Quote verbatim every line of the records below, from kingdom through common name, and omit the pictures from your answer.

[START MATERIAL FOR THIS TASK]

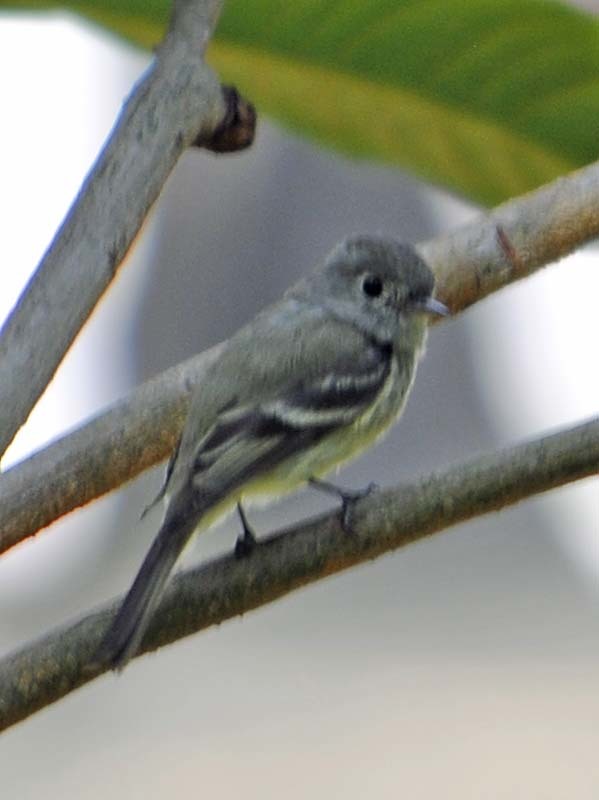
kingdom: Animalia
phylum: Chordata
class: Aves
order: Passeriformes
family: Tyrannidae
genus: Empidonax
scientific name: Empidonax hammondii
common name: Hammond's flycatcher
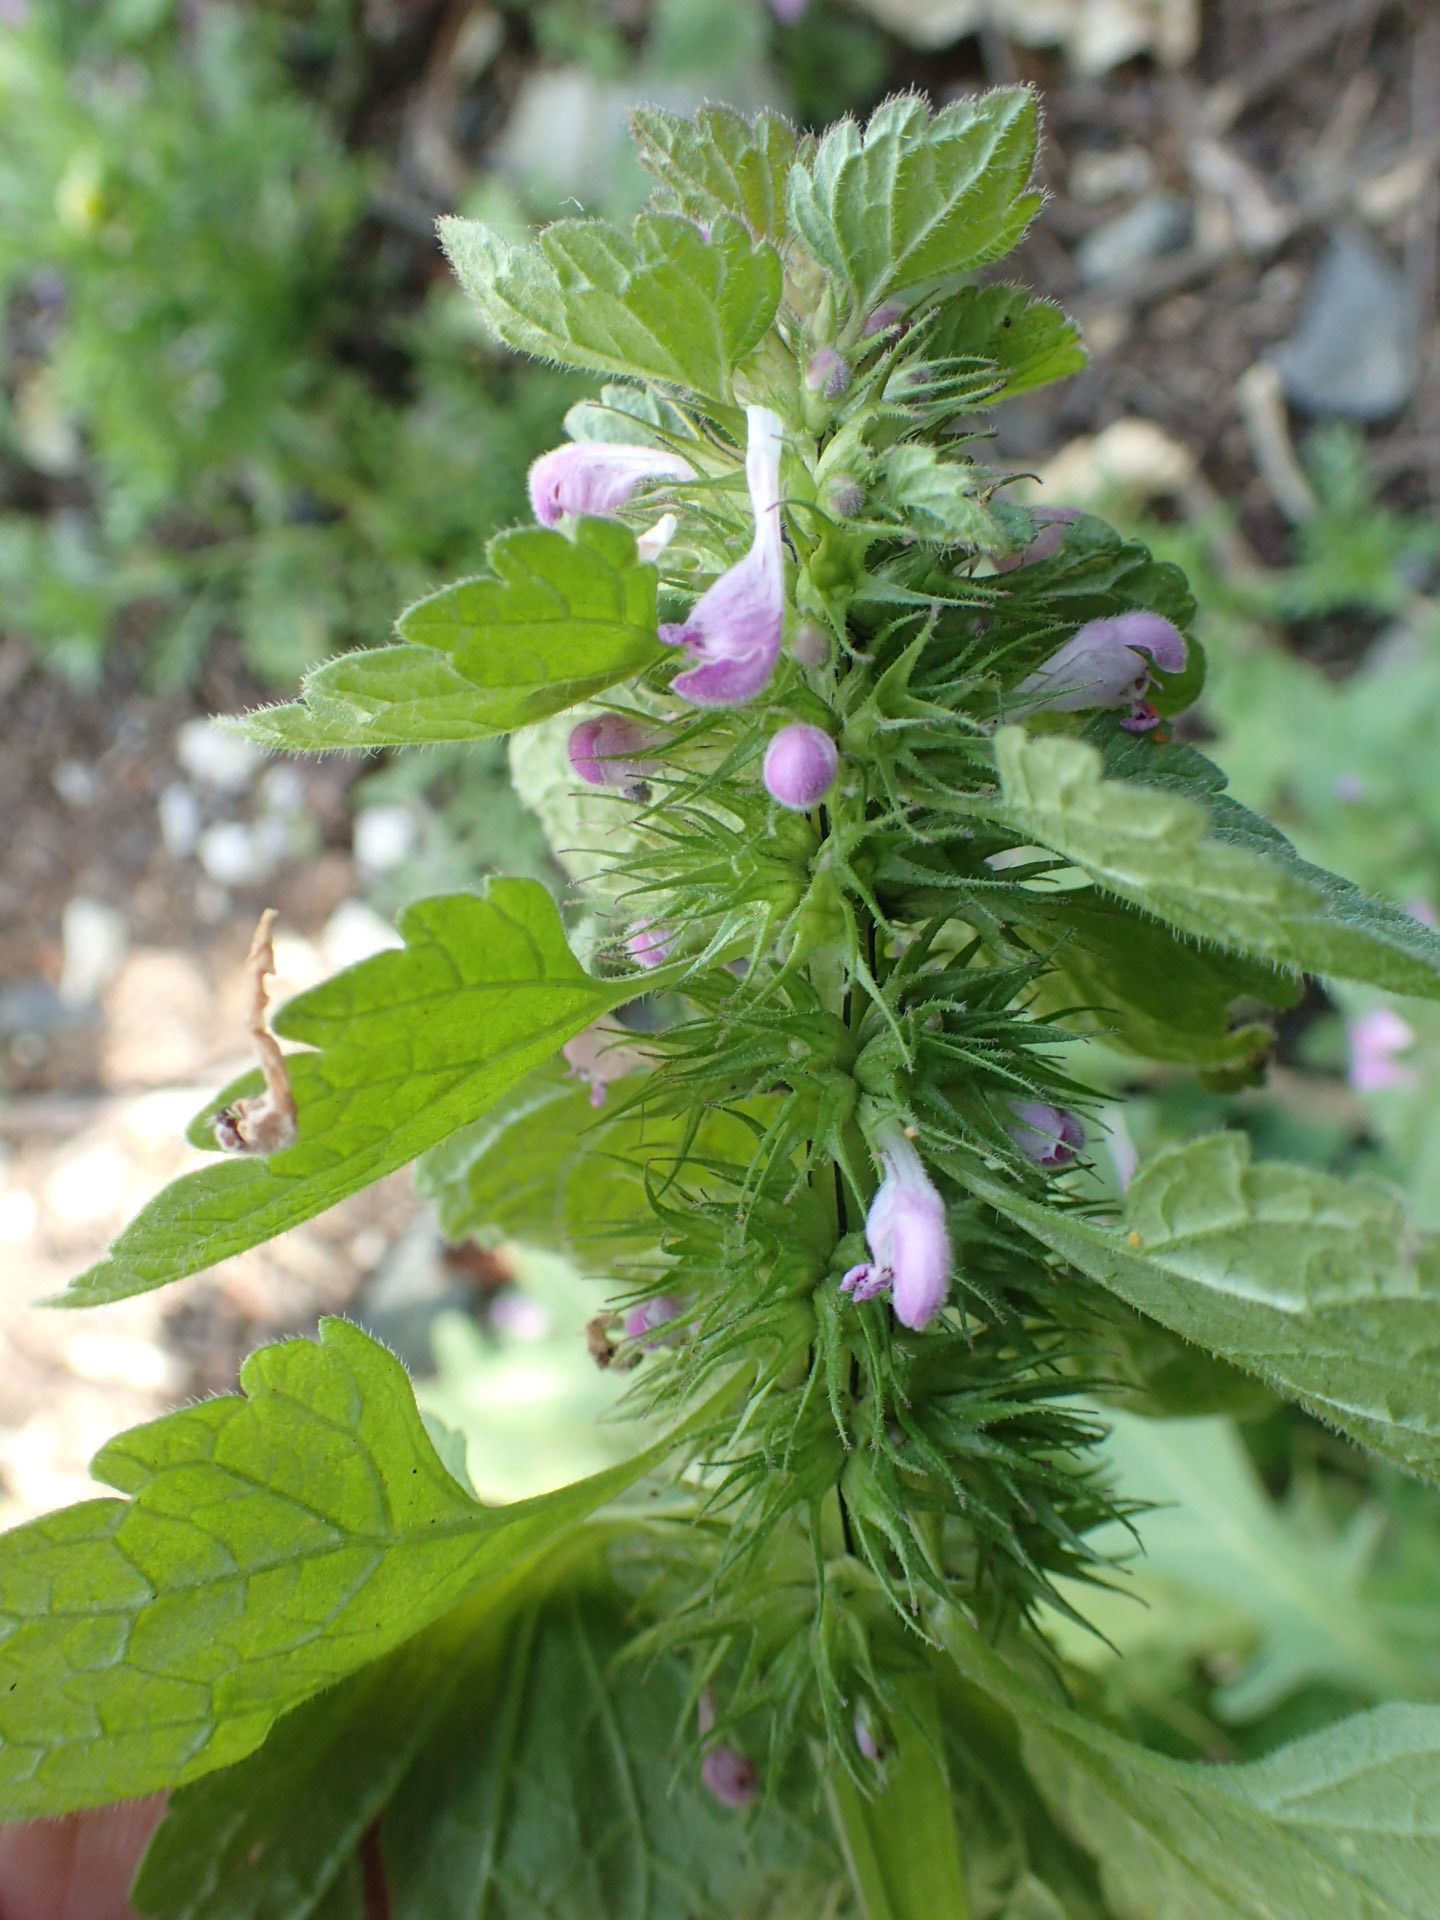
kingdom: Plantae
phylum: Tracheophyta
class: Magnoliopsida
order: Lamiales
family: Lamiaceae
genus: Lamium
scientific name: Lamium purpureum
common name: Red dead-nettle
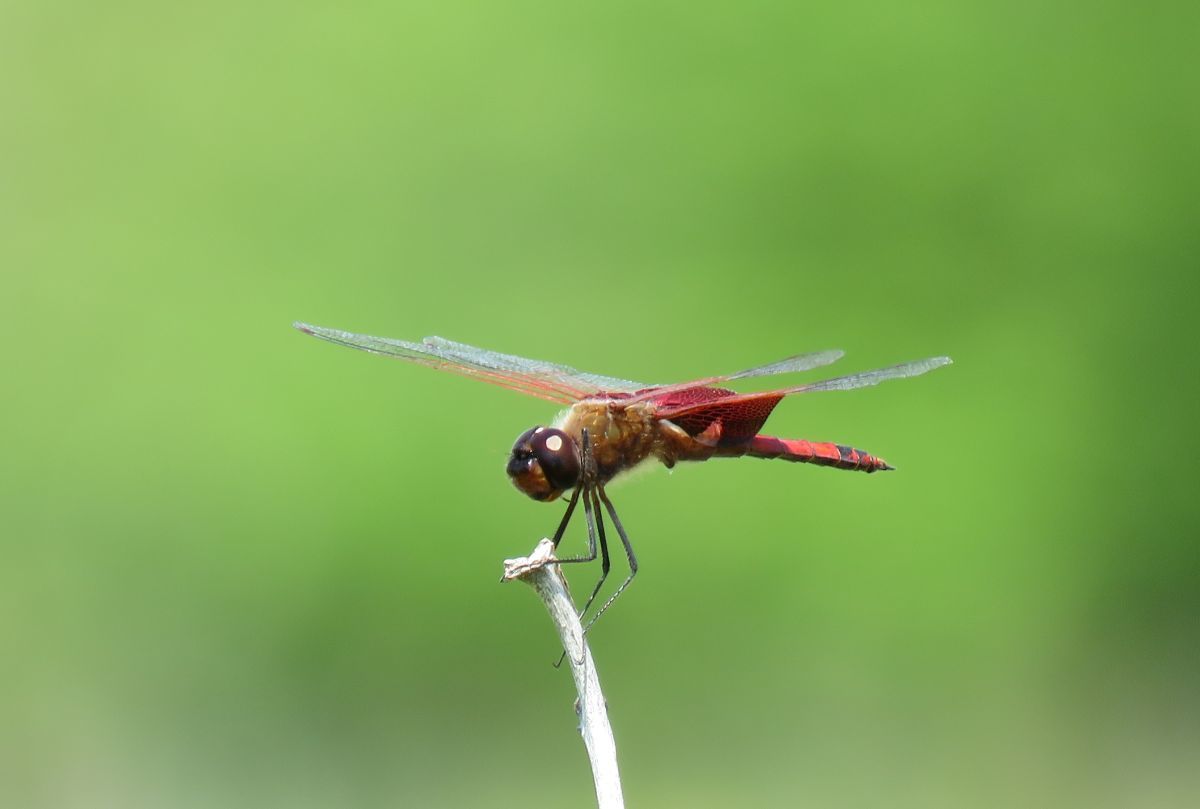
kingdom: Animalia
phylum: Arthropoda
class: Insecta
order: Odonata
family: Libellulidae
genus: Tramea
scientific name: Tramea carolina
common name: Carolina saddlebags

[END MATERIAL FOR THIS TASK]

▶ _EXERCISE RESPONSE_:
kingdom: Animalia
phylum: Chordata
class: Aves
order: Passeriformes
family: Tyrannidae
genus: Empidonax
scientific name: Empidonax hammondii
common name: Hammond's flycatcher
kingdom: Plantae
phylum: Tracheophyta
class: Magnoliopsida
order: Lamiales
family: Lamiaceae
genus: Lamium
scientific name: Lamium purpureum
common name: Red dead-nettle
kingdom: Animalia
phylum: Arthropoda
class: Insecta
order: Odonata
family: Libellulidae
genus: Tramea
scientific name: Tramea carolina
common name: Carolina saddlebags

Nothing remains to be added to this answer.